Photographer Jana Romanova is suing VICE Media for using a photo from her series Waiting without permission… again. This is Romanova’s second copyright infringement lawsuit agains VICE over the same photo series.

According to PDN, this second infringement happened on VICE Media website Motherboard on Feb 14, in an article titled “Love is Strange.” The article used Romanova’s photo of an expecting couple sleeping together—a photo registered with the US Copyright Office, and which the photographer claims VICE neither licensed nor asked for permission to use.

The current version of the article includes a bold credit line that reads “Image: Jana Romanova”, and links to a VICE feature of the Waiting series from 2012. Whether this is a defensive move, standard policy, or an attempt to point out that they did, at least at one time, have permission to use the photo, we don’t know. But Romanova’s credit line is conspicuously large—several times bigger than the author’s byline.

Bold credit line aside, what makes this particular case of infringement stranger than most is the fact that it happened once before.

In November, Romanova sued VICE for infringement after their main website published one of her Waiting photos above an article titled “What It’s Like to Be a Millennial in a Sexless Relationship.” VICE settled that case, so why would they willfully infringe the copyright of the same photographer again… using a photo from the same photo series?

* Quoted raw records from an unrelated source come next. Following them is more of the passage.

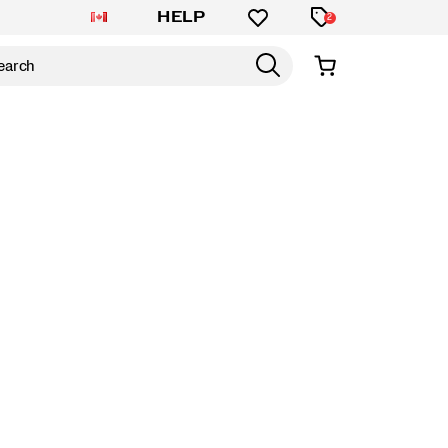
HELP
2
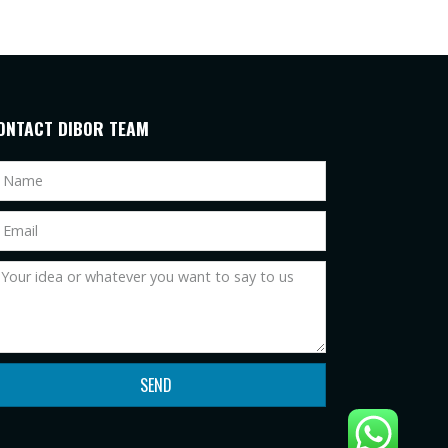
ONTACT DIBOR TEAM
SEND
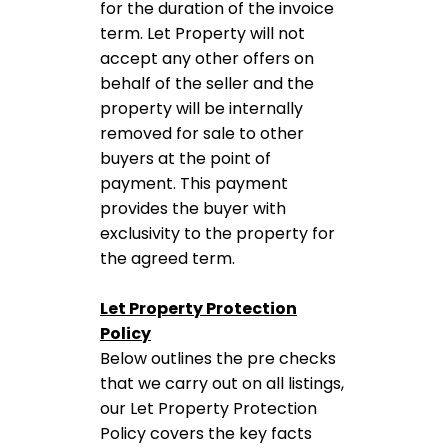
for the duration of the invoice
term. Let Property will not
accept any other offers on
behalf of the seller and the
property will be internally
removed for sale to other
buyers at the point of
payment. This payment
provides the buyer with
exclusivity to the property for
the agreed term.
Let Property Protection
Policy
Below outlines the pre checks
that we carry out on all listings,
our Let Property Protection
Policy covers the key facts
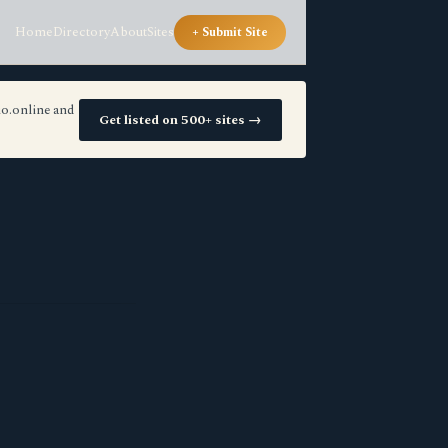
Home
Directory
About
Sites
+ Submit Site
io.online and
Get listed on 500+ sites →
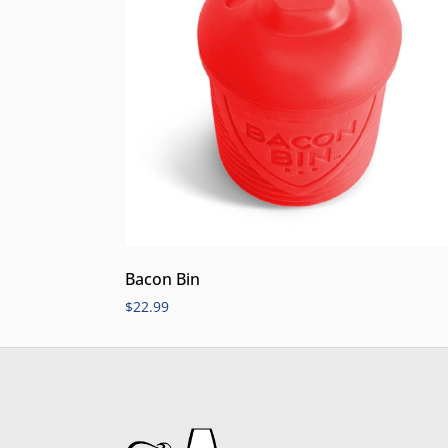
Bacon Bin
$
22.99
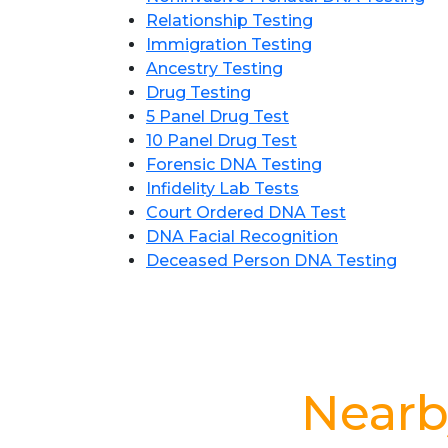
Relationship Testing
Immigration Testing
Ancestry Testing
Drug Testing
5 Panel Drug Test
10 Panel Drug Test
Forensic DNA Testing
Infidelity Lab Tests
Court Ordered DNA Test
DNA Facial Recognition
Deceased Person DNA Testing
Nearb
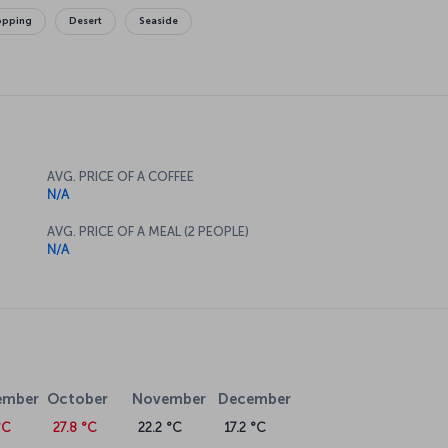
opping
Desert
Seaside
AVG. PRICE OF A COFFEE
N/A
AVG. PRICE OF A MEAL (2 PEOPLE)
N/A
ember
October
November
December
°C
27.8 °C
22.2 °C
17.2 °C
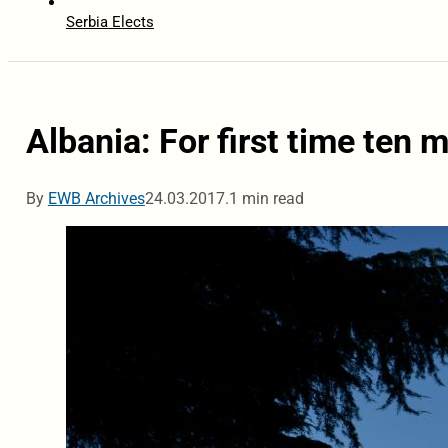
Serbia Elects
Albania: For first time ten 
By
EWB Archives
24.03.2017.
1 min read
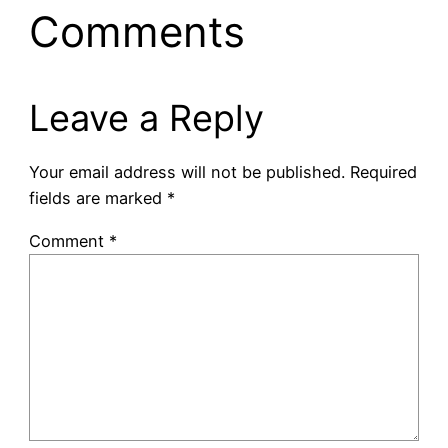
Comments
Leave a Reply
Your email address will not be published.
Required
fields are marked
*
Comment
*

The media company is not coming off in a good light here. In a Facebook post from November of 2016 about the first infringement, Romanova says she “asked [VICE] to make a public apology on Facebook to the couple in the photograph. Because it’s not only stealing the image, but also a libel of the couple’s sexual relations.” In response, VICE wrote her, “we are under no obligation to publicly apologize to you or to the people in the photograph.”

The terms of the previous settlement are confidential, so we have no idea what VICE was required to pay out to Romanova for the use, but this second infringement could result in “significantly higher” damages according to her lawyer, Richard Liebowitz.